**Request:**
Wherever a line below holds the word "como", copy that line.

**Items listed in a dataset:**

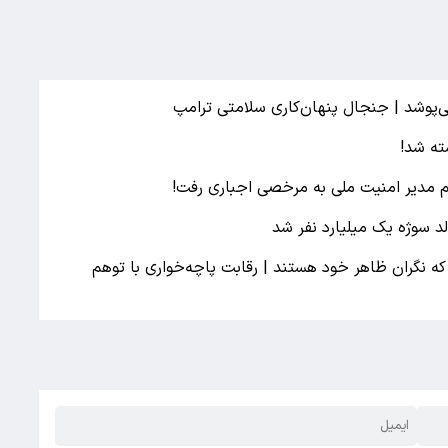
پوشد | جنجال پنهان‌کاری سلامتی ترامپ
ته شد!
 مدیر امنیت ملی به مرخصی اجباری رفت!
 سوژه یک میلیارد نفر شد
که نگران ظاهر خود هستند | رقابت پاچه‌خواری با توهم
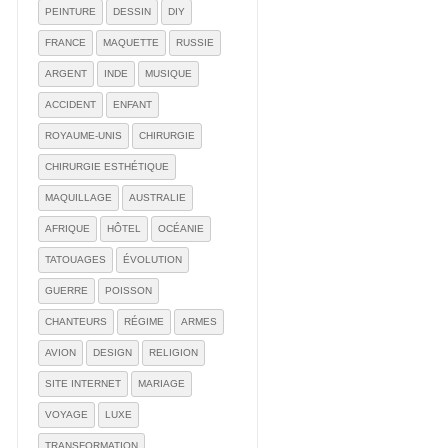
PEINTURE
DESSIN
DIY
FRANCE
MAQUETTE
RUSSIE
ARGENT
INDE
MUSIQUE
ACCIDENT
ENFANT
ROYAUME-UNIS
CHIRURGIE
CHIRURGIE ESTHÉTIQUE
MAQUILLAGE
AUSTRALIE
AFRIQUE
HÔTEL
OCÉANIE
TATOUAGES
ÉVOLUTION
GUERRE
POISSON
CHANTEURS
RÉGIME
ARMES
AVION
DESIGN
RELIGION
SITE INTERNET
MARIAGE
VOYAGE
LUXE
TRANSFORMATION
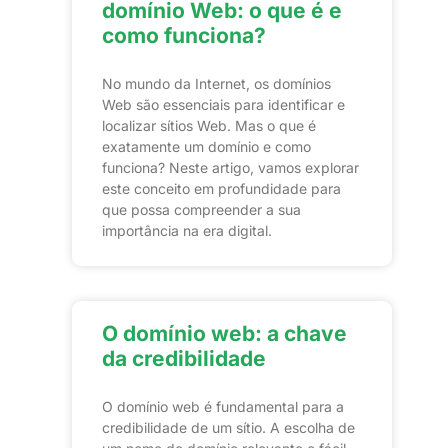
domínio Web: o que é e
como funciona?
No mundo da Internet, os domínios
Web são essenciais para identificar e
localizar sítios Web. Mas o que é
exatamente um domínio e como
funciona? Neste artigo, vamos explorar
este conceito em profundidade para
que possa compreender a sua
importância na era digital.
O domínio web: a chave
da credibilidade
O domínio web é fundamental para a
credibilidade de um sítio. A escolha de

**Reply to the exercise:**
como funciona?
exatamente um domínio e como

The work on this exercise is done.